Adds lots of HTML documentation and more xetex support.
I tested this with a few documents, plus it fixes at
least one bug I had when using custom style configurations.
From the announcement, the detailed changes are:
- Fix Debian bug #525692: remove babel shorthand for russian
- Fix Debian bug #514932: apply XSLT options when building listing
(thanks to W. Borgert's patch).
- Fix Debian bug #499500: apply the A. Hoenen patch
- Fix bug #2412650: make curly braces more robust in <indexterm>s.
- Fix bug #2393435: handle <table> @pgwide for two column mode.
- Fix bug #2381306: make <ulink>s more robust in <term>
- Fix bug #2058771: use \ensuremath{} to make equations robust.

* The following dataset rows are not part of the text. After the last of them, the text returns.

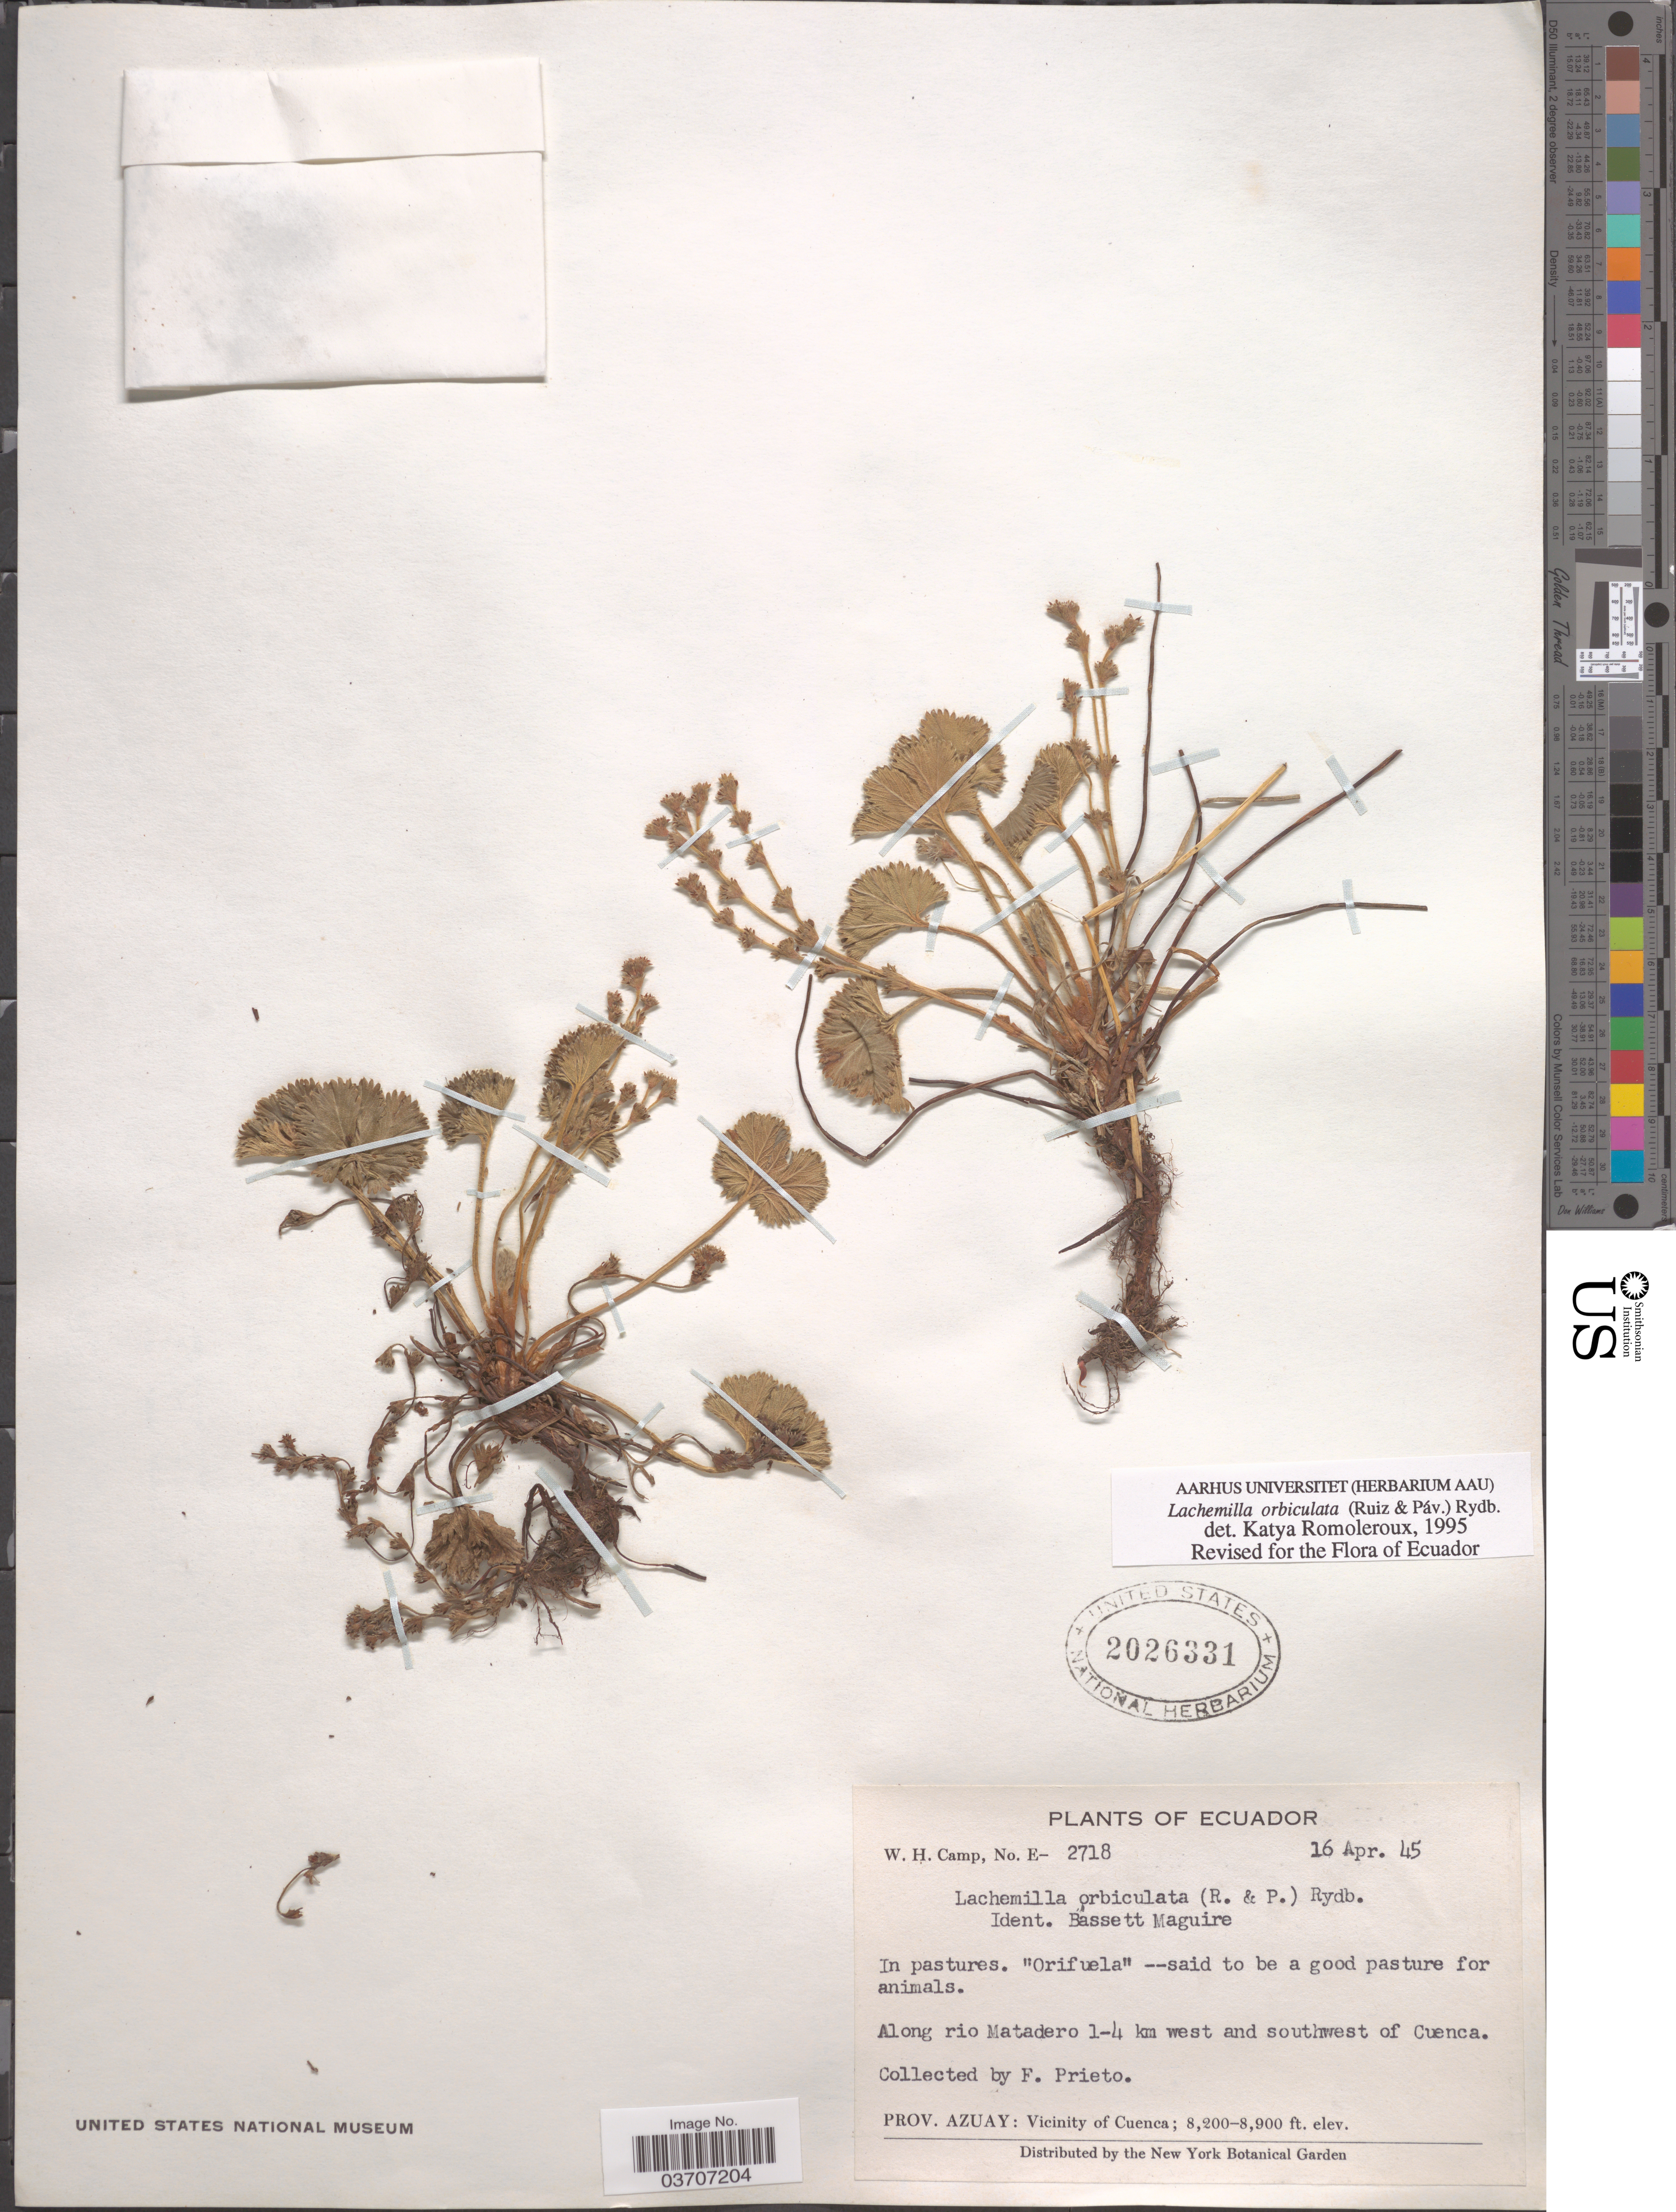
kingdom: Plantae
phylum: Tracheophyta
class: Magnoliopsida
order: Rosales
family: Rosaceae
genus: Lachemilla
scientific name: Lachemilla orbiculata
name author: (Ruiz & Pav.) Rydb.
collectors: F. Prieto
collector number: E-2718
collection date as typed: Transcribed d/m/y: 16/4/45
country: Ecuador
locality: Along rio Matadero 1-4 km west and southwest of Cuenca.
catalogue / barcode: US 2026331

- Fix bug #1987025: use @xml:id when provided to make labels.
- Fix bug #1975259: apply general title template to handle escaped chars
in qandaset titles.
- Fix bug in handling @xreflabel in <xref>
- Fix annotation bug: add a correct font setup to each annotation tex file
- Fix some character translations: backtick (`), degree symbol
- Fix SGML to XML conversion through osx
- Use Info/title to render qansaset headings
- Use \ensuremath{} to make latin1 from UTF8 conversion more robust
- Add the parameters:
* doc.layout: configure the overall document layout
(deciding if it contains a coverpage, a toc, a frontmatter etc.)
* variablelist.term.separator,
* refentry.generate.name,
* ulink.show (mechanism extended with @xrefstyle),
* ulink.footnotes.
- Remove useless parameters (rely on localized gentext instead):
* refnamediv.title,
* refsynopsis.title,
- Move the 'qandaset.defaultlabel' parameter to 'qanda.defaultlabel' in
order to be common with the DocBook Project XSL parameter.
- By default, a document subset (i.e. no <article> or <book> root element
is no more wrapped with an <article>. No more unexpected cover page and
front matter.
- Allow a tex equation in <alt> without latex math mode delimiters in both
<equation> and <inlineequation>.
- Add texmath PI in <alt> in order to avoid automatic math mode wrapping
- Make XeTeX support more mature (but still experimental).
- Change the documentation structure.
Dblatex started as a DB2LaTeX clone, but since then many things
have changed and new features have been added or (hopefully)
improved. Now, the portion of shared code is small if any, and the
dblatex purpose is different from DB2LaTeX on these points:
* The project is end-user oriented, that is, it tries to hide as
much as possible the latex compiling stuff by providing a single
clean script to produce directly DVI, PostScript and PDF output.
* The actual output rendering is done not only by the XSL stylesheets
transformation, but also by a dedicated LaTeX package. The goal is
to allow a deep LaTeX customisation without changing the XSL
stylesheets.
* Post-processing is done by Python, to make publication faster,
convert the images if needed, and do the whole compilation.